Too Many Elves
By
Parhelion
Maybe it was because I'd had such a great time at last night's Christmas party that I decided to pull Fritz's leg. He was pouring batter for my fourth blueberry flapjack onto the griddle when I said, "A miracle. Fresh orange juice, fresh chives, and fresh blueberries. At this time of the year, too. What did you do, take lessons from Mandrake the Magician?"
"Such small chores are easy when one has the proper associates," Fritz said without turning from the stove.
"Who would those be, the little guys running around doing the housework in Disney cartoons?"
As always when I amused him, Fritz giggled. Then his expression went grave and he said, "Now you have rumbled me." He loved slang.
I grinned. "So you're a brownie."
He turned and gave a little bow.
"That explains the miracles in the kitchen. What about the miracles up in the greenhouse? Is Horstman also a brownie?"
Fritz's look was reproachful. "No."
"Sure, a gardener's too earthy." Continuing the game, I said, "So you're a brownie, and Theodore's a gnome. What does that make Wolfe, the eighth dwarf?" I pretended to consider. "Talky? Smarty? Grumpy is already taken. Huffy?"
"No, no, no, Archie" Fritz paused and shook his head. "You are not considering the evidence." He tapped the spatula against the griddle for emphasis. "There is Mr. Wolfe's figure, his memory, his genius for knowing who is wrong and who is right, his hatred of fires in fireplaces, his need to rest and restore his élan vital for most of the year..." Trailing off, he seemed to ponder before he added, expression still grave, "But then, you are always absent on the eve itself. You can mistake the world-weariness brought on by his grand effort for cynicism. He is, of course, that greatest and most powerful of elves, the one called in this country Sa--"
Hoisting both hands high, I interrupted him hastily. Even for me there are limits. "Okay, I get it. No need to keep trying. You are officially the hardest leg-puller in this brownstone."
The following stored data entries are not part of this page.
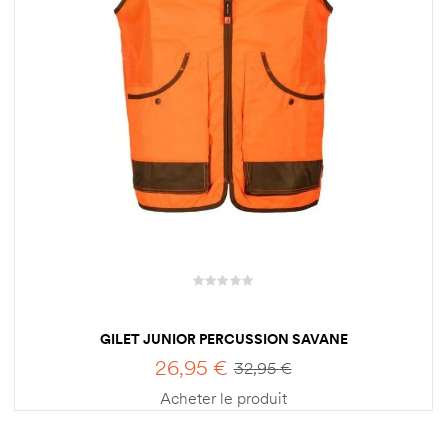
GILET JUNIOR PERCUSSION SAVANE
26,95
€
32,95
€
Acheter le produit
Fritz bowed with a strange little smile on his face before he turned back to the griddle and flipped my flapjack. Shaking my head, I returned to the Gazette.
Later that morning, when Wolfe had come into the office, I said, "You never told me your real name was Nicholas."
"You never asked," he muttered.
"About that Christmas when I was eight--"
"The Lincoln Logs were too easily broken, and you had no place to keep a pony."
I admit, my head came up and I stared. Then I recovered. I opened my mouth, but he beat me to the punch again.
"Nor will I have livestock under this roof." He grunted before he continued, "To the attention of Henry Winthrop at Williams, Winthrop, and Pierce. Dear Sir..."
Fine. I flipped to a fresh page in my notebook and hurried to catch up with his dictation.
See if I left out milk and cookies this year.